Il suo libro più famoso ci ha lasciato quadri descrittivi molto profondi, come quando parla della sua gente “…pacifica, dal tratto amabilissimo, piena di buon senso e per nulla ingannatrice e subdola; ma, per la natura del luogo, non molto bellicosa, sebbene coraggiosissima quando si tratta di mantenere la fede promessa e difendere l’onore”.
Qui sopra, segnalatomi dallo studioso Mario Cazzato, un ipotetico ritratto del Galateo. Scoperto nel 2016 fu riprodotto da Pietro Cavoti da un originale custodito dalla famiglia Tanza nel proprio splendido palazzo di Galatina. Questa famiglia era stata imparentata alla lontana con il Galateo. Antonio Tanza, il celebre abate vicario del vescovo Capecelatro era uno studioso del Galateo. L’originale di questo ritratto non è al momento reperibile.

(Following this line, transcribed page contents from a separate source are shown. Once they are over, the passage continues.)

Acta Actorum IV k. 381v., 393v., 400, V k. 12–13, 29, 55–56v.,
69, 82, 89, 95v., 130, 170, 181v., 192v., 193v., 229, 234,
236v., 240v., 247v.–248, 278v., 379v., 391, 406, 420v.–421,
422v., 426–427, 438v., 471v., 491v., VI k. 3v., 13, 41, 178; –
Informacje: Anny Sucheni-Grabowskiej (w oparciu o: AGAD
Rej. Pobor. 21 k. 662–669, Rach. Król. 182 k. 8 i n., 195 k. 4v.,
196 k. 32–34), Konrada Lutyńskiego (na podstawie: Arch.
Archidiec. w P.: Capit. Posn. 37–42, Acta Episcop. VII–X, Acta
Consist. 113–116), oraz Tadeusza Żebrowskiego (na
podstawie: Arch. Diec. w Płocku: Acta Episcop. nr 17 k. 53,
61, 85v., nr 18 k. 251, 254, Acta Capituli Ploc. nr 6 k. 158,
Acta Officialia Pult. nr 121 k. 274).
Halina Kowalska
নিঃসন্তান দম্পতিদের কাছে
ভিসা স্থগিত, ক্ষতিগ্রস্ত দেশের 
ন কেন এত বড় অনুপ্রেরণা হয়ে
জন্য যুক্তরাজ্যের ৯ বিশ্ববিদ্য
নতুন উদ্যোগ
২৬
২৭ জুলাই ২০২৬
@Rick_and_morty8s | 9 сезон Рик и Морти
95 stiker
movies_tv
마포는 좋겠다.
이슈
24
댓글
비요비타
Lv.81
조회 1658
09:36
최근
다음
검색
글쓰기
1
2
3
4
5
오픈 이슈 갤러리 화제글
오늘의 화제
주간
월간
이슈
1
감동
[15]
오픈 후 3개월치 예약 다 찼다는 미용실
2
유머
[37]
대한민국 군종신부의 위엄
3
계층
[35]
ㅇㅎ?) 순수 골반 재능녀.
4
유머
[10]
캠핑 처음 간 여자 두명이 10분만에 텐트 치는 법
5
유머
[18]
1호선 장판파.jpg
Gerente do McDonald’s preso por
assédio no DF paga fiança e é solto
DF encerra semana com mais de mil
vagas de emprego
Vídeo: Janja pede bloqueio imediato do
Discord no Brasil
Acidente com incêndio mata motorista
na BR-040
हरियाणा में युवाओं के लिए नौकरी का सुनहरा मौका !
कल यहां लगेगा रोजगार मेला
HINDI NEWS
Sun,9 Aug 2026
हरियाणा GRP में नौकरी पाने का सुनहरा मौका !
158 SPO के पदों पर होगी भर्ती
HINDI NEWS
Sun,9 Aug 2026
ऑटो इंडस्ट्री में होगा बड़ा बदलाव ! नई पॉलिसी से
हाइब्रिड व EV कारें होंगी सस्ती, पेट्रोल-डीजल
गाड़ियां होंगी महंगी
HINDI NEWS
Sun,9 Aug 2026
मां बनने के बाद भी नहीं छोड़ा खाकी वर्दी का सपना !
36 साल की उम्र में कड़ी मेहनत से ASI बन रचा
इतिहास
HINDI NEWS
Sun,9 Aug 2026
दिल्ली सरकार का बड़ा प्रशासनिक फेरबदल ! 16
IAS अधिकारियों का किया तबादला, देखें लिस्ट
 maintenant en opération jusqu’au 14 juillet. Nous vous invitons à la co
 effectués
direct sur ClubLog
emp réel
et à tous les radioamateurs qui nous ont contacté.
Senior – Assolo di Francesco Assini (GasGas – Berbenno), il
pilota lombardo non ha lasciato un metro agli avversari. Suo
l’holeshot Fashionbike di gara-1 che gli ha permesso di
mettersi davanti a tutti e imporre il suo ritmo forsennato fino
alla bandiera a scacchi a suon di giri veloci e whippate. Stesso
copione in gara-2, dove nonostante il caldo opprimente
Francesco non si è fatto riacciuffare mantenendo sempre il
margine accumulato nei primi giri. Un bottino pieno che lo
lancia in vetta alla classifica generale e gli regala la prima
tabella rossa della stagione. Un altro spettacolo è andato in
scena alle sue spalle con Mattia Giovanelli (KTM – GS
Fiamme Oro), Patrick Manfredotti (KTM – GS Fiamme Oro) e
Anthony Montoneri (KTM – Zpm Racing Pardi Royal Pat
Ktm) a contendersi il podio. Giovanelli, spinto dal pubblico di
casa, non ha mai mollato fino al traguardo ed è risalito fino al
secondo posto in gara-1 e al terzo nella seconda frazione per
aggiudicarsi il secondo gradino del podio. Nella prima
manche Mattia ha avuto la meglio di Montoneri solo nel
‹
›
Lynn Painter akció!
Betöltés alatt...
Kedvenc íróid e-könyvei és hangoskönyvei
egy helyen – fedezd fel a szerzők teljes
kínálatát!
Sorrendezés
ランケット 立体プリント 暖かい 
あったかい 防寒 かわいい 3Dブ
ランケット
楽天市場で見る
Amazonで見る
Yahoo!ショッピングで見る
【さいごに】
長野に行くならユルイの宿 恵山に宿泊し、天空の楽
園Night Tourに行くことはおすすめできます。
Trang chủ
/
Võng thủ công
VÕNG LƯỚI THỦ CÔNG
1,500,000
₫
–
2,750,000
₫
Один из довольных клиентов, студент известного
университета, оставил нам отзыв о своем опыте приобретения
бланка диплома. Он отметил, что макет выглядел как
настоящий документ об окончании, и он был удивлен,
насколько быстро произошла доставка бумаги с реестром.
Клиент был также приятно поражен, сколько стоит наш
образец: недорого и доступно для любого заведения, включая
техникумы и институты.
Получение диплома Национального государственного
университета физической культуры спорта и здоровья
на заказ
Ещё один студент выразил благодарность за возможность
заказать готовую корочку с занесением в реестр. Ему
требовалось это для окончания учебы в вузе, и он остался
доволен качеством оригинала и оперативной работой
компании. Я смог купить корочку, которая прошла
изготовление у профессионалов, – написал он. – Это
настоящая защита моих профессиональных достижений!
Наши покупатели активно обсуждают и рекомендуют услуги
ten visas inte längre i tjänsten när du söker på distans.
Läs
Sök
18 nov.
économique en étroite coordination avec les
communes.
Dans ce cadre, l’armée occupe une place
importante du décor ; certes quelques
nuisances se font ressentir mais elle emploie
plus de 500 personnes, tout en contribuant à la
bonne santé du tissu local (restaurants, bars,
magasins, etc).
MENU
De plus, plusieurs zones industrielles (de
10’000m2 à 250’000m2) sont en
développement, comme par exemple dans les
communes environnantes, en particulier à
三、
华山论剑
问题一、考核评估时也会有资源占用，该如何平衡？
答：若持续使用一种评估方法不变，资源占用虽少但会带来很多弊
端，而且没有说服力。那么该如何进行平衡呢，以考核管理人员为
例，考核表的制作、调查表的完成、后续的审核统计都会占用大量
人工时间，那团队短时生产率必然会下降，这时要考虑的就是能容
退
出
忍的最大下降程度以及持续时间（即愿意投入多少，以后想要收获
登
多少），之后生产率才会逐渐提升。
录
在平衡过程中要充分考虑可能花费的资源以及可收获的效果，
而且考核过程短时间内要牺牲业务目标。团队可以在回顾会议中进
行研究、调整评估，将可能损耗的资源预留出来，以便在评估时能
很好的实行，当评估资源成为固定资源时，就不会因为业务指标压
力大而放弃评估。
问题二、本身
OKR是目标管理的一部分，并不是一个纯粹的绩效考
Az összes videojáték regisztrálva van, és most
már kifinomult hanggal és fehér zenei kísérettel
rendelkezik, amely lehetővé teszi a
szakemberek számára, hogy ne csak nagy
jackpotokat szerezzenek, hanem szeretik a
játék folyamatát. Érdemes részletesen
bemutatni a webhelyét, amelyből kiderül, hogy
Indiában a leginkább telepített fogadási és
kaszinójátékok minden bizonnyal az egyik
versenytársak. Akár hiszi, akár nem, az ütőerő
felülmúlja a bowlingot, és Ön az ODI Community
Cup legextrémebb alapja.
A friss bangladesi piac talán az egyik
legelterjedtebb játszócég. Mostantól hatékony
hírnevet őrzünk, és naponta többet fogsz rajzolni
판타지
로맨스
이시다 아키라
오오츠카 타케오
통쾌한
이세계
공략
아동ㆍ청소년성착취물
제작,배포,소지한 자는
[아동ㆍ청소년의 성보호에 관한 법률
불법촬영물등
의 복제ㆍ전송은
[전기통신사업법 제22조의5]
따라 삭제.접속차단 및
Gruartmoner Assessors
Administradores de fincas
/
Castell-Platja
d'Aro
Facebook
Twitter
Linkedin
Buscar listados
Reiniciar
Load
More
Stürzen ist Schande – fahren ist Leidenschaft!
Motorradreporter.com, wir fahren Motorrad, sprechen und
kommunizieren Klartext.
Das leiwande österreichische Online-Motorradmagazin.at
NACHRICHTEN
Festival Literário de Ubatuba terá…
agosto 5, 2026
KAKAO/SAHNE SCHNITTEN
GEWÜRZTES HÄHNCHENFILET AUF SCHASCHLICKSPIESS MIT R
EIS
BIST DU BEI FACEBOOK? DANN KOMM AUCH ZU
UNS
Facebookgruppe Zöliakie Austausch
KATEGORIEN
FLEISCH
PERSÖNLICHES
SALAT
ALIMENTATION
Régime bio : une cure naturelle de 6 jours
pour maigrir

Riporto un altro passo del suo libro già citato, circa una tradizione che ai nostri tempi è diventata puro svago per turisti: “Questa provincia genera gente assai tranquilla e per nulla assetata di sangue umano; ma ad alcuni sembra che la natura abbia guastato questi suoi pregevoli doni. Essa infatti fece nascere qui una specie di ragno pericolosissima, gli effetti del cui veleno possono essere inibiti dal suono dei flauti e dei tamburelli; non lo avrei ritenuto possibile, se non lo avessi visto di persona, facendone esperienza moltissime volte e se non avessi letto in Aulo Gellio esservi alcuni serpenti il cui veleno è reso inefficace dal canto e dal suono dei flauti”. Desta quanto meno “immagini”, questa descrizione! Il buon De Ferraris doveva amare molto la sua terra, di cui descrive minuziosamente tutti i frutti prodotti dalla terra, tanto da citare le parole di Orazio, con le quali chiudo anche io: “Ripiegherò nelle campagne di Taranto… quell’angolo di terra più degli altri mi sorride, dove ritrovi il profumo dell’Attica nel miele, il verde di Venafro negli ulivi, dove il clima alterna a miti inverni lunghe primavere…Con me su queste colline ridenti ti vorrei, anche se qui un giorno dovrai piangere sulle ceneri ardenti di questo tuo poeta”.